▸ What to do: Within the material below, filter for lines that hold the word "Cosa".

▸ Available data:
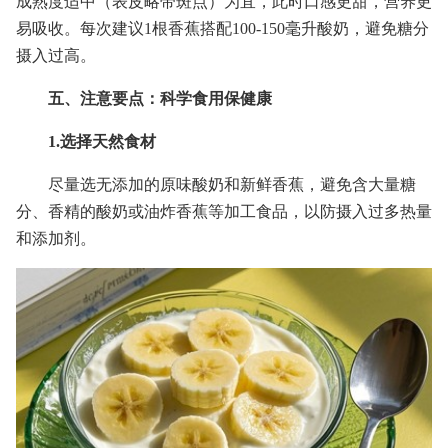
成熟度适中（表皮略带斑点）为宜，此时口感更甜，营养更
易吸收。每次建议1根香蕉搭配100-150毫升酸奶，避免糖分
摄入过高。
五、注意要点：科学食用保健康
1.选择天然食材
尽量选无添加的原味酸奶和新鲜香蕉，避免含大量糖
分、香精的酸奶或油炸香蕉等加工食品，以防摄入过多热量
和添加剂。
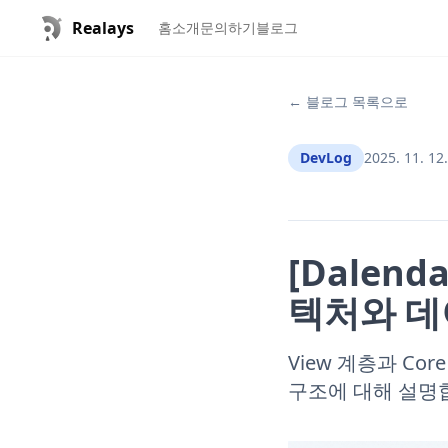
Realays
홈
소개
문의하기
블로그
← 블로그 목록으로
DevLog
2025. 11. 12.
[Dalend
텍처와 데
View 계층과 Co
구조에 대해 설명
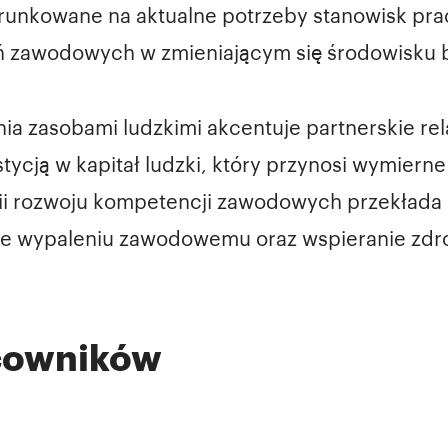
erunkowane na aktualne potrzeby stanowisk prac
ń zawodowych w zmieniającym się środowisku
ia zasobami ludzkimi akcentuje partnerskie re
tycją w kapitał ludzki, który przynosi wymierne
tegii rozwoju kompetencji zawodowych przekłada
nie wypaleniu zawodowemu oraz wspieranie zd
cowników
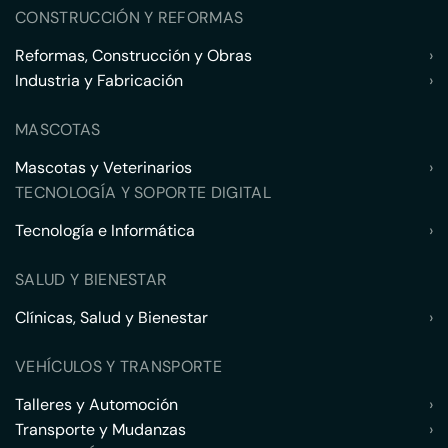
CONSTRUCCIÓN Y REFORMAS
Reformas, Construcción y Obras
›
Industria y Fabricación
›
MASCOTAS
Mascotas y Veterinarios
›
TECNOLOGÍA Y SOPORTE DIGITAL
Tecnología e Informática
›
SALUD Y BIENESTAR
Clínicas, Salud y Bienestar
›
VEHÍCULOS Y TRANSPORTE
Talleres y Automoción
›
Transporte y Mudanzas
›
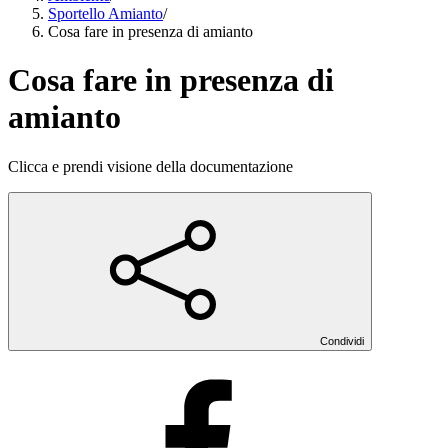
Sportello Amianto
/
Cosa fare in presenza di amianto
Cosa fare in presenza di
amianto
Clicca e prendi visione della documentazione
Condividi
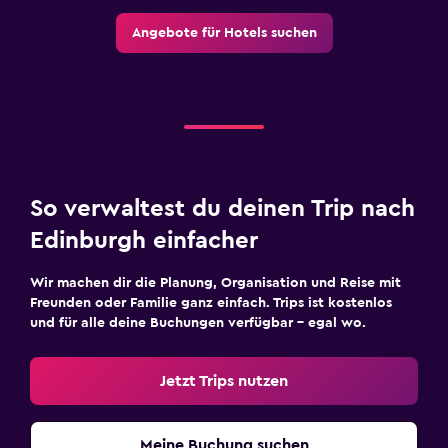
Angebote für Hotels suchen
So verwaltest du deinen Trip nach
Edinburgh einfacher
Wir machen dir die Planung, Organisation und Reise mit
Freunden oder Familie ganz einfach. Trips ist kostenlos
und für alle deine Buchungen verfügbar – egal wo.
Jetzt Trips nutzen
Meine Buchung suchen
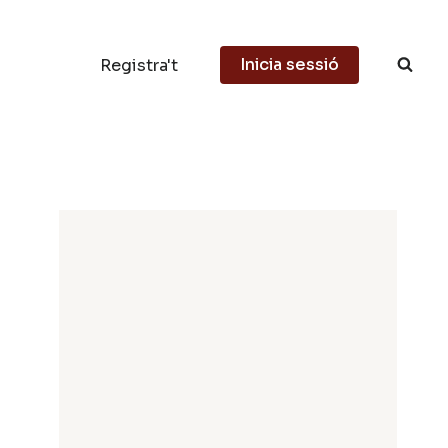
Inicia sessió
Registra't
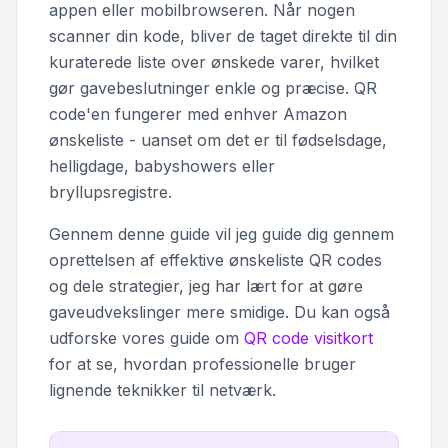
appen eller mobilbrowseren. Når nogen
scanner din kode, bliver de taget direkte til din
kuraterede liste over ønskede varer, hvilket
gør gavebeslutninger enkle og præcise. QR
code'en fungerer med enhver Amazon
ønskeliste - uanset om det er til fødselsdage,
helligdage, babyshowers eller
bryllupsregistre.
Gennem denne guide vil jeg guide dig gennem
oprettelsen af effektive ønskeliste QR codes
og dele strategier, jeg har lært for at gøre
gaveudvekslinger mere smidige. Du kan også
udforske vores guide om
QR code visitkort
for at se, hvordan professionelle bruger
lignende teknikker til netværk.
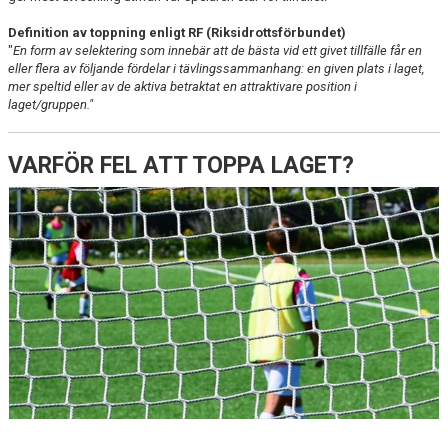
HISTORIK
Definition av toppning enligt RF (Riksidrottsförbundet)
UTMÄRKELSER STUVSTA IF
"
En form av selektering som innebär att de bästa vid ett givet tillfälle får en
eller flera av följande fördelar i tävlingssammanhang: en given plats i laget,
mer speltid eller av de aktiva betraktat en attraktivare position i
GDPR
laget/gruppen."
LEDIGA TJÄNSTER
VARFÖR FEL ATT TOPPA LAGET?
DOKUMENT
NYHETER
KLUBBSHOPPEN
SUPPORTERSHOP
KALENDER
MATCHER
LEDARINFO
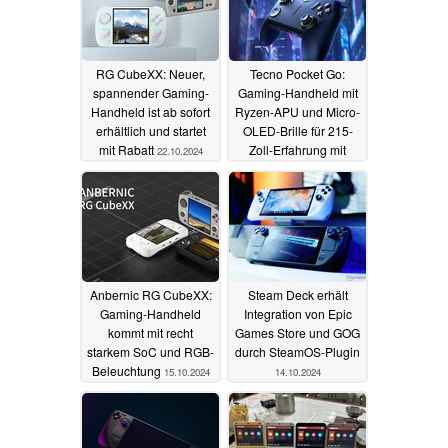
RG CubeXX: Neuer,
Tecno Pocket Go:
spannender Gaming-
Gaming-Handheld mit
Handheld ist ab sofort
Ryzen-APU und Micro-
erhältlich und startet
OLED-Brille für 215-
mit Rabatt
Zoll-Erfahrung mit
22.10.2024
Rabatt erhältlich
17.10.2024
Anbernic RG CubeXX:
Steam Deck erhält
Gaming-Handheld
Integration von Epic
kommt mit recht
Games Store und GOG
starkem SoC und RGB-
durch SteamOS-Plugin
Beleuchtung
15.10.2024
14.10.2024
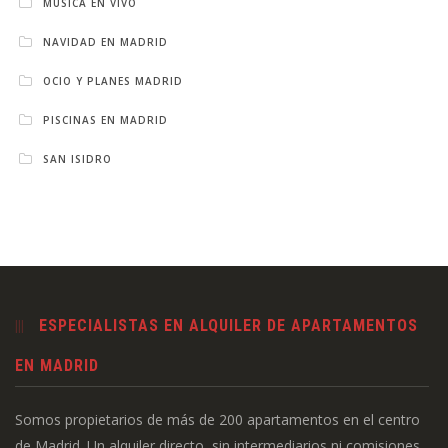
MÚSICA EN VIVO
NAVIDAD EN MADRID
OCIO Y PLANES MADRID
PISCINAS EN MADRID
SAN ISIDRO
ESPECIALISTAS EN ALQUILER DE APARTAMENTOS
EN MADRID
Somos propietarios de más de 200 apartamentos en el centro
de Madrid. Un alquiler directo, sin intermediarios ni comisiones.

▸ Written answer:
Cosa fare in presenza di amianto
Cosa fare in presenza di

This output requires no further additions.